[Data extracts Boundary: Start]

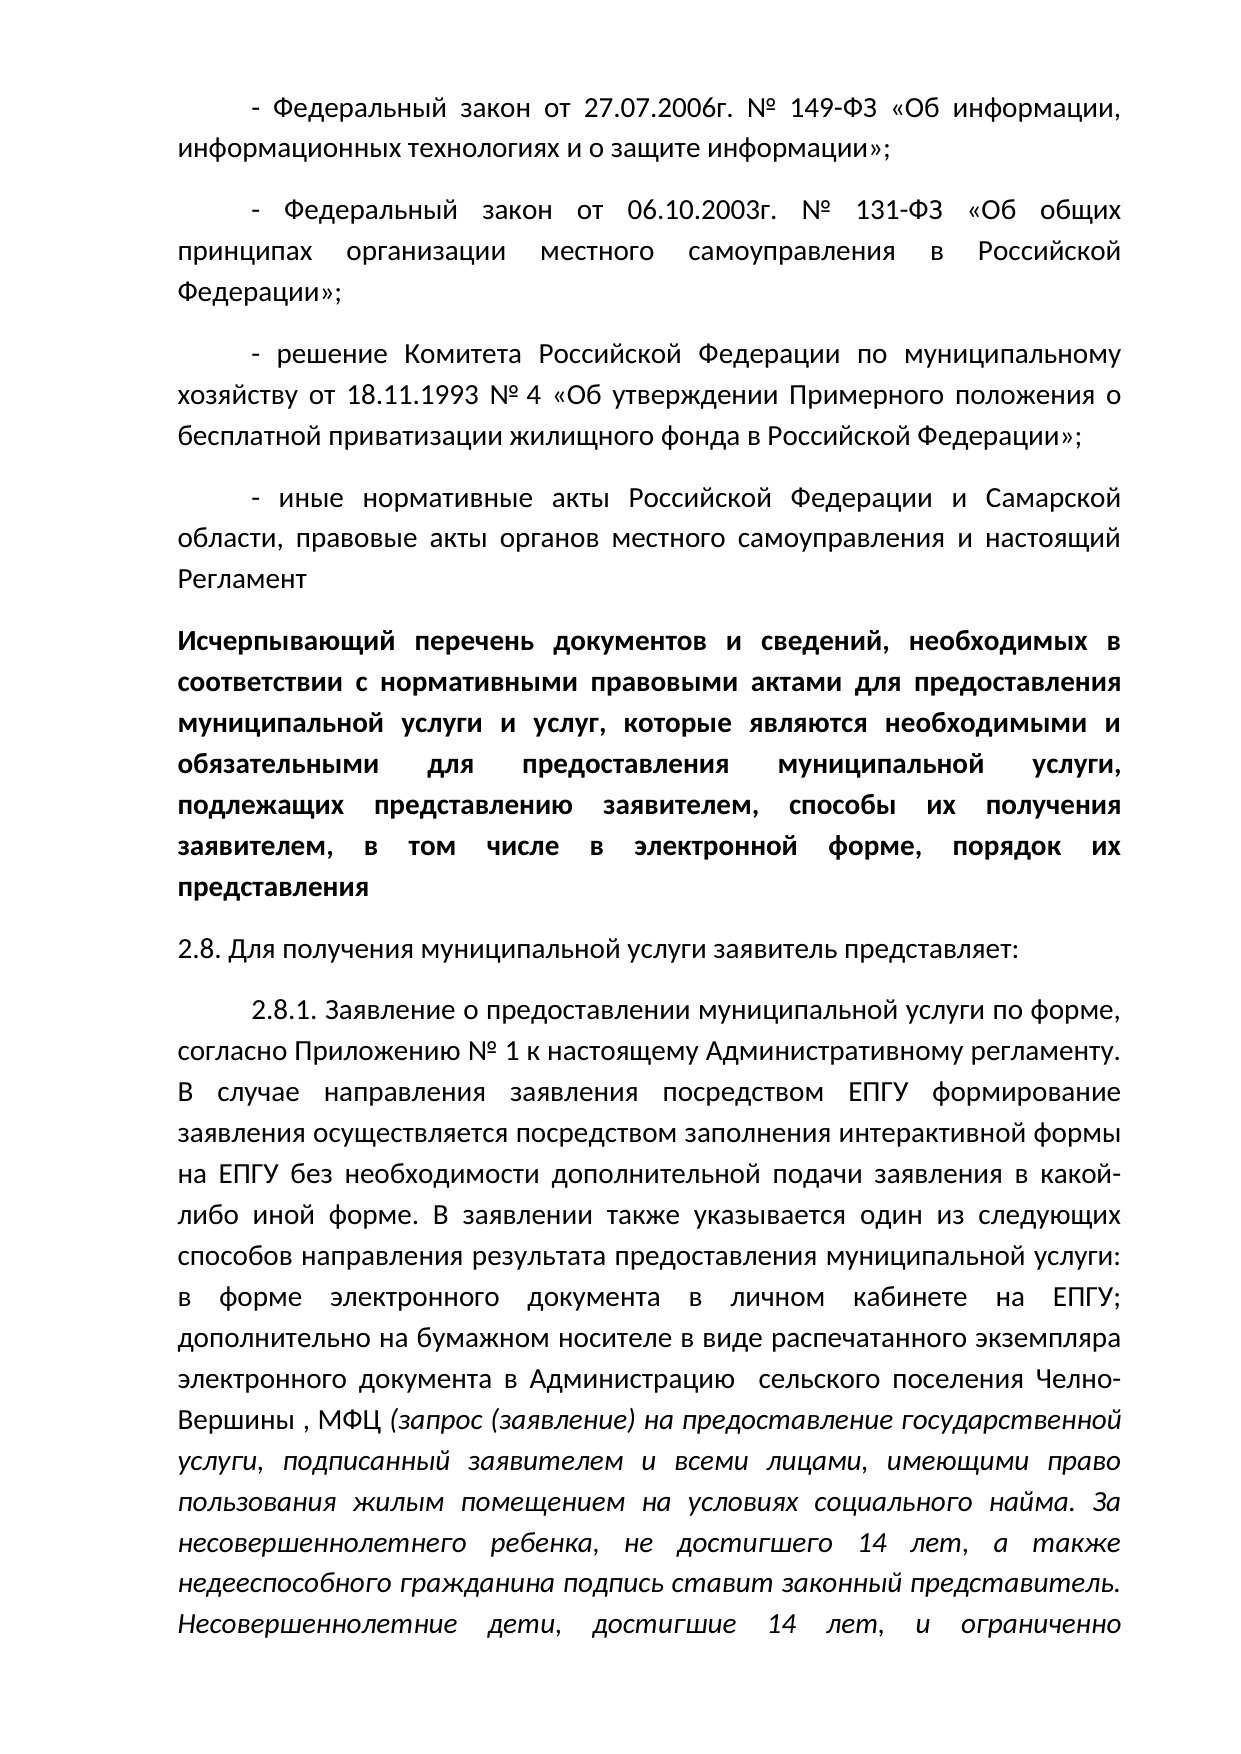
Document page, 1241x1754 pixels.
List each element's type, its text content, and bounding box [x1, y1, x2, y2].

text 2.8. Для получения муниципальной услуги заявитель представляет: [177, 930, 1122, 965]
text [177, 991, 1122, 1641]
text - иные нормативные акты Российской Федерации и Самарской области, правовые акты органов местного самоуправления и настоящий Регламент [177, 479, 1122, 596]
text - Федеральный закон от 27.07.2006г. № 149-ФЗ «Об информации, информационных технологиях и о защите информации»; [177, 89, 1122, 165]
text - решение Комитета Российской Федерации по муниципальному хозяйству от 18.11.1993 № 4 «Об утверждении Примерного положения о бесплатной приватизации жилищного фонда в Российской Федерации»; [177, 335, 1122, 452]
text Исчерпывающий перечень документов и сведений, необходимых в соответствии с нормативными правовыми актами для предоставления муниципальной услуги и услуг, которые являются необходимыми и обязательными для предоставления муниципальной услуги, подлежащих представлению заявителем, способы их получения заявителем, в том числе в электронной форме, порядок их представления [177, 622, 1122, 903]
text - Федеральный закон от 06.10.2003г. № 131-ФЗ «Об общих принципах организации местного самоуправления в Российской Федерации»; [177, 191, 1122, 309]
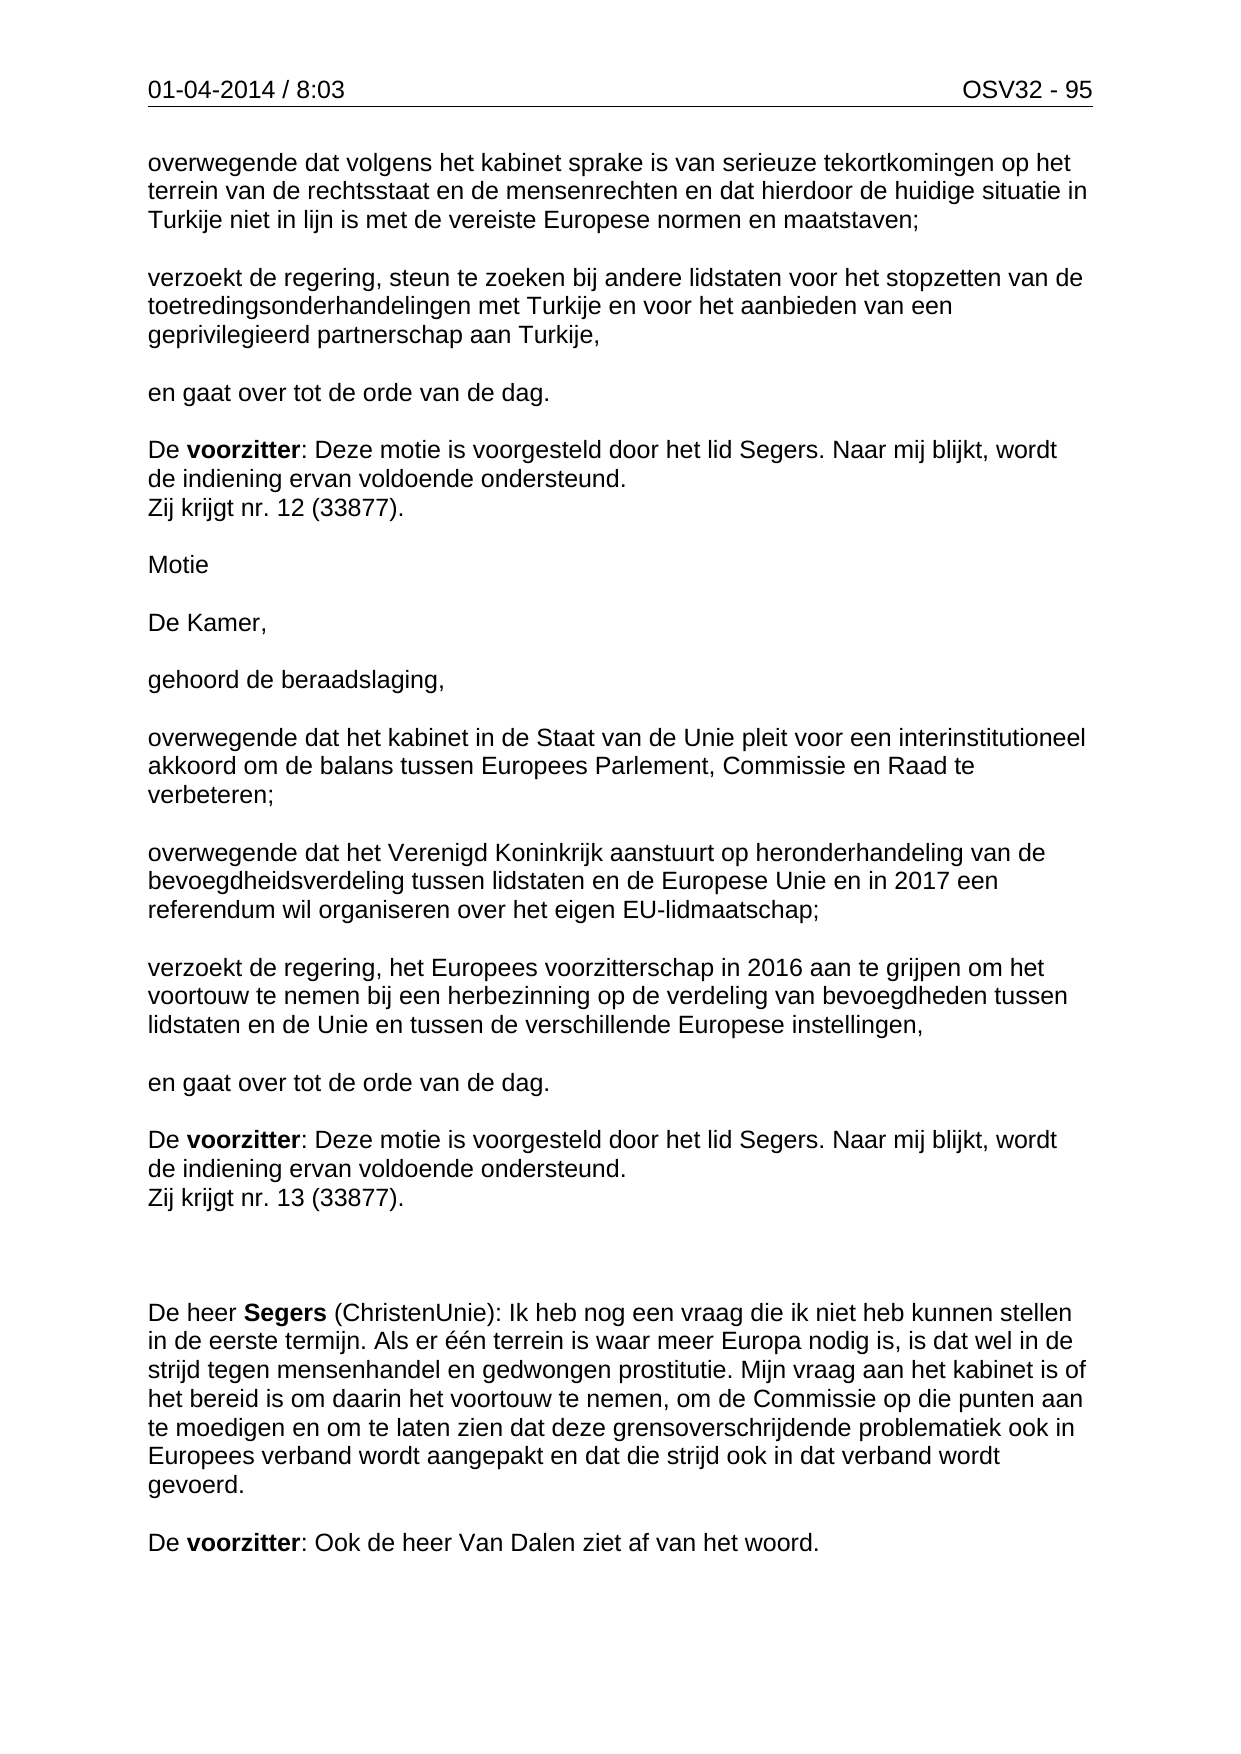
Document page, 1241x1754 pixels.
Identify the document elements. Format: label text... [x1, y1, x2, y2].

text overwegende dat het kabinet in de Staat van de Unie pleit voor een interinstitutioneel akkoord om de balans tussen Europees Parlement, Commissie en Raad te verbeteren; [148, 723, 1093, 809]
text De voorzitter: Deze motie is voorgesteld door het lid Segers. Naar mij blijkt, wordt de indiening ervan voldoende ondersteund. [148, 1125, 1093, 1183]
text Motie [148, 550, 1093, 579]
text gehoord de beraadslaging, [148, 665, 1093, 694]
text verzoekt de regering, steun te zoeken bij andere lidstaten voor het stopzetten van de toetredingsonderhandelingen met Turkije en voor het aanbieden van een geprivilegieerd partnerschap aan Turkije, [148, 263, 1093, 349]
text Zij krijgt nr. 12 (33877). [148, 493, 1093, 521]
text overwegende dat het Verenigd Koninkrijk aanstuurt op heronderhandeling van de bevoegdheidsverdeling tussen lidstaten en de Europese Unie en in 2017 een referendum wil organiseren over het eigen EU-lidmaatschap; [148, 838, 1093, 924]
text Zij krijgt nr. 13 (33877). [148, 1183, 1093, 1211]
text De voorzitter: Deze motie is voorgesteld door het lid Segers. Naar mij blijkt, wordt de indiening ervan voldoende ondersteund. [148, 435, 1093, 493]
text en gaat over tot de orde van de dag. [148, 378, 1093, 406]
text De voorzitter: Ook de heer Van Dalen ziet af van het woord. [148, 1528, 1093, 1556]
text De Kamer, [148, 608, 1093, 636]
text overwegende dat volgens het kabinet sprake is van serieuze tekortkomingen op het terrein van de rechtsstaat en de mensenrechten en dat hierdoor de huidige situatie in Turkije niet in lijn is met de vereiste Europese normen en maatstaven; [148, 148, 1093, 234]
text en gaat over tot de orde van de dag. [148, 1068, 1093, 1096]
text De heer Segers (ChristenUnie): Ik heb nog een vraag die ik niet heb kunnen stellen in de eerste termijn. Als er één terrein is waar meer Europa nodig is, is dat wel in de strijd tegen mensenhandel en gedwongen prostitutie. Mijn vraag aan het kabinet is of het bereid is om daarin het voortouw te nemen, om de Commissie op die punten aan te moedigen en om te laten zien dat deze grensoverschrijdende problematiek ook in Europees verband wordt aangepakt en dat die strijd ook in dat verband wordt gevoerd. [148, 1298, 1093, 1499]
text verzoekt de regering, het Europees voorzitterschap in 2016 aan te grijpen om het voortouw te nemen bij een herbezinning op de verdeling van bevoegdheden tussen lidstaten en de Unie en tussen de verschillende Europese instellingen, [148, 953, 1093, 1039]
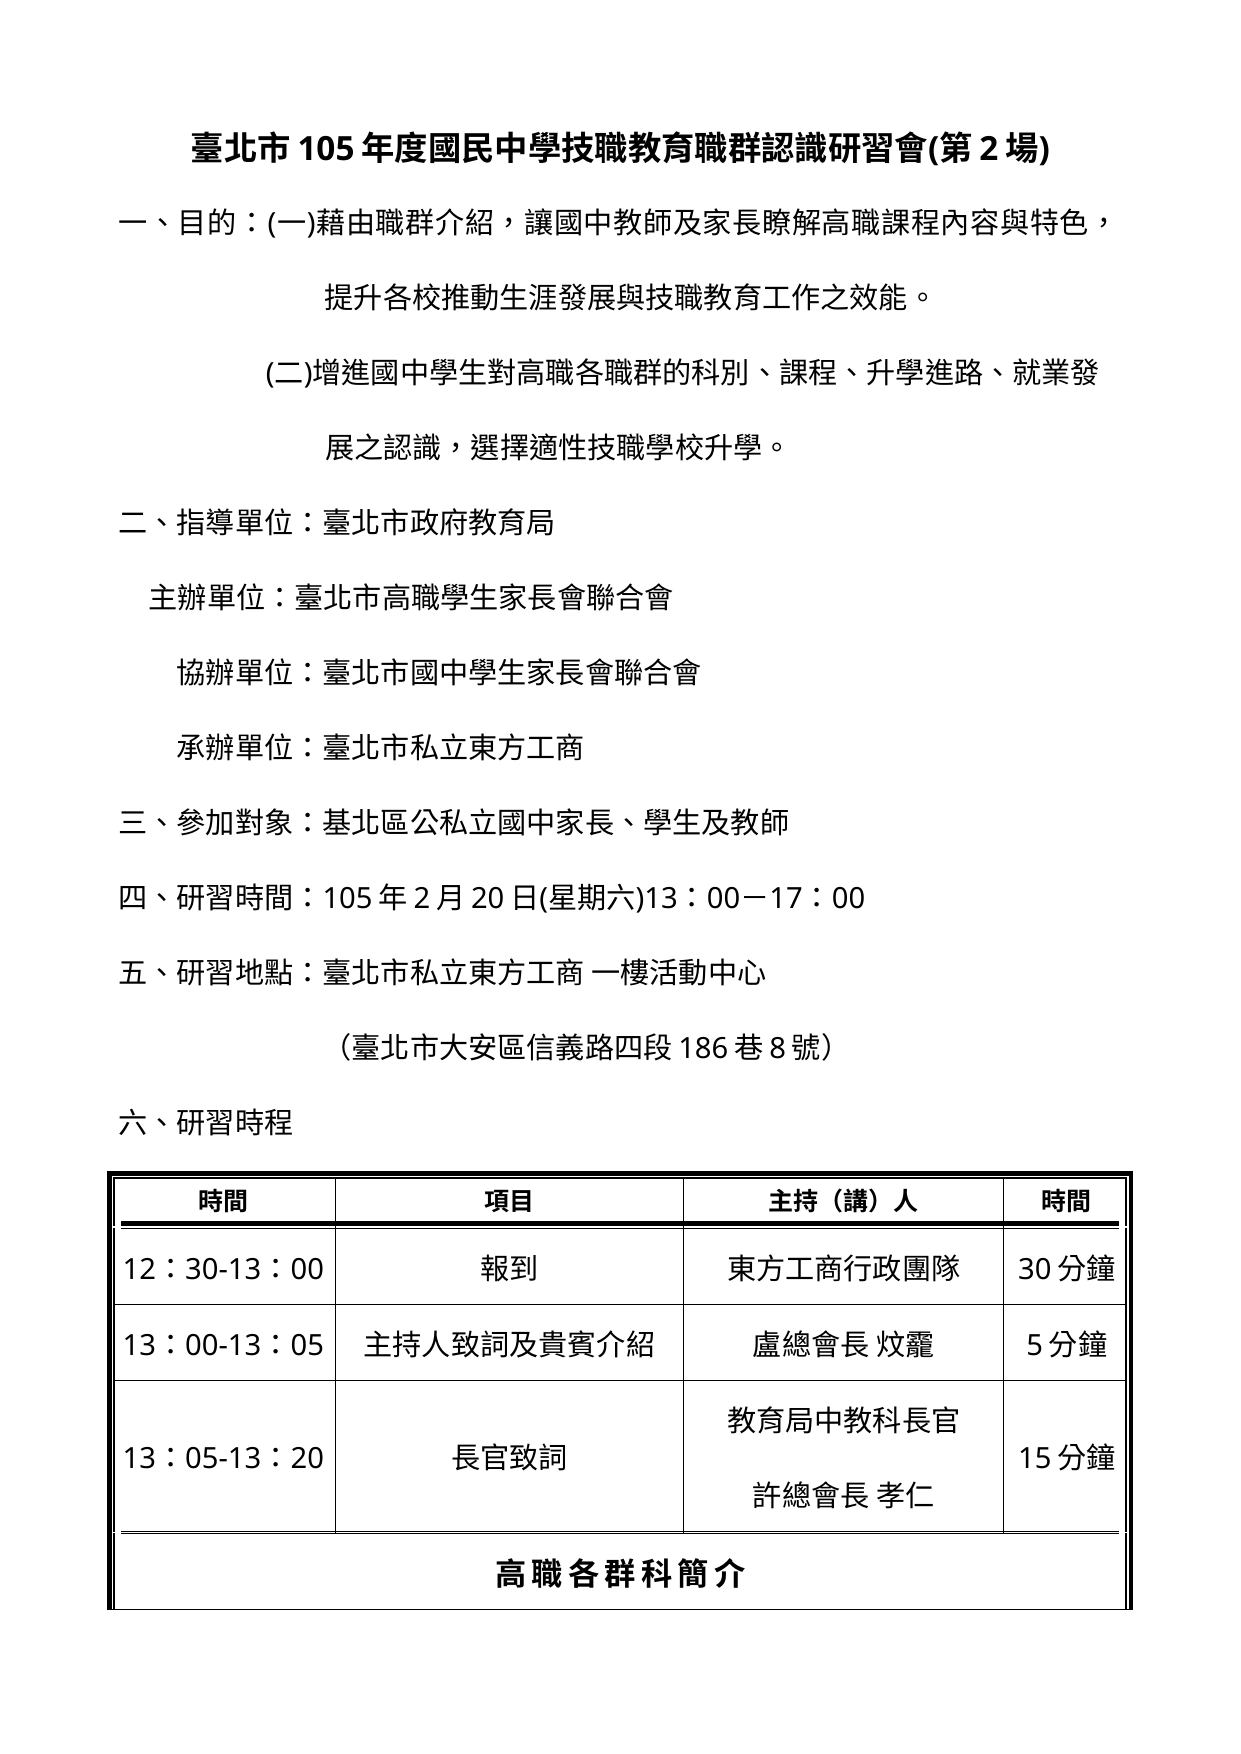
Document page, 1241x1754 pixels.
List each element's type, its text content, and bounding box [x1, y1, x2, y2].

table_header 時間 [1004, 1179, 1125, 1221]
table_cell 13：05-13：20 [115, 1381, 335, 1531]
text 主辦單位：臺北市高職學生家長會聯合會 [118, 558, 1122, 633]
table_header 主持（講）人 [684, 1179, 1003, 1221]
text 二、指導單位：臺北市政府教育局 [118, 483, 1122, 558]
text （臺北市大安區信義路四段186巷8號） [118, 1008, 1122, 1083]
table_cell 30分鐘 [1004, 1221, 1129, 1304]
table_cell 教育局中教科長官 許總會長 孝仁 [684, 1381, 1003, 1531]
table_cell 長官致詞 [336, 1381, 683, 1531]
text 四、研習時間：105年2月20日(星期六)13：00－17：00 [118, 858, 1122, 933]
table_header 時間 [115, 1179, 335, 1221]
text 承辦單位：臺北市私立東方工商 [118, 708, 1122, 783]
table_cell 盧總會長 炆靇 [684, 1305, 1003, 1380]
table_cell 5分鐘 [1004, 1305, 1125, 1380]
text 三、參加對象：基北區公私立國中家長、學生及教師 [118, 783, 1122, 858]
table_header 項目 [336, 1179, 683, 1221]
table_cell 東方工商行政團隊 [684, 1229, 1003, 1304]
table_cell 高職各群科簡介 [112, 1531, 1129, 1609]
text (二)增進國中學生對高職各職群的科別、課程、升學進路、就業發展之認識，選擇適性技職學校升學。 [266, 333, 1122, 483]
text 一、目的：(一)藉由職群介紹，讓國中教師及家長瞭解高職課程內容與特色，提升各校推動生涯發展與技職教育工作之效能。 [118, 183, 1122, 333]
table_cell 主持人致詞及貴賓介紹 [336, 1305, 683, 1380]
table_cell 報到 [336, 1229, 683, 1304]
text 六、研習時程 [118, 1083, 1122, 1158]
table_cell 13：00-13：05 [115, 1305, 335, 1380]
text 臺北市105年度國民中學技職教育職群認識研習會(第2場) [118, 108, 1122, 183]
table_cell 15分鐘 [1004, 1381, 1125, 1531]
text 五、研習地點：臺北市私立東方工商 一樓活動中心 [118, 933, 1122, 1008]
table_cell 12：30-13：00 [112, 1221, 335, 1304]
text 協辦單位：臺北市國中學生家長會聯合會 [118, 633, 1122, 708]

[Data extracts Boundary: End]

_Aim of the exercise_.
Where does the string "закон" occur in the material? Copy every line where it does.

_Task result_.
text - Федеральный закон от 27.07.2006г. № 149-ФЗ «Об информации, информационных технологиях и о защите информации»; [177, 89, 1122, 165]
text - Федеральный закон от 06.10.2003г. № 131-ФЗ «Об общих принципах организации местного самоуправления в Российской Федерации»; [177, 191, 1122, 309]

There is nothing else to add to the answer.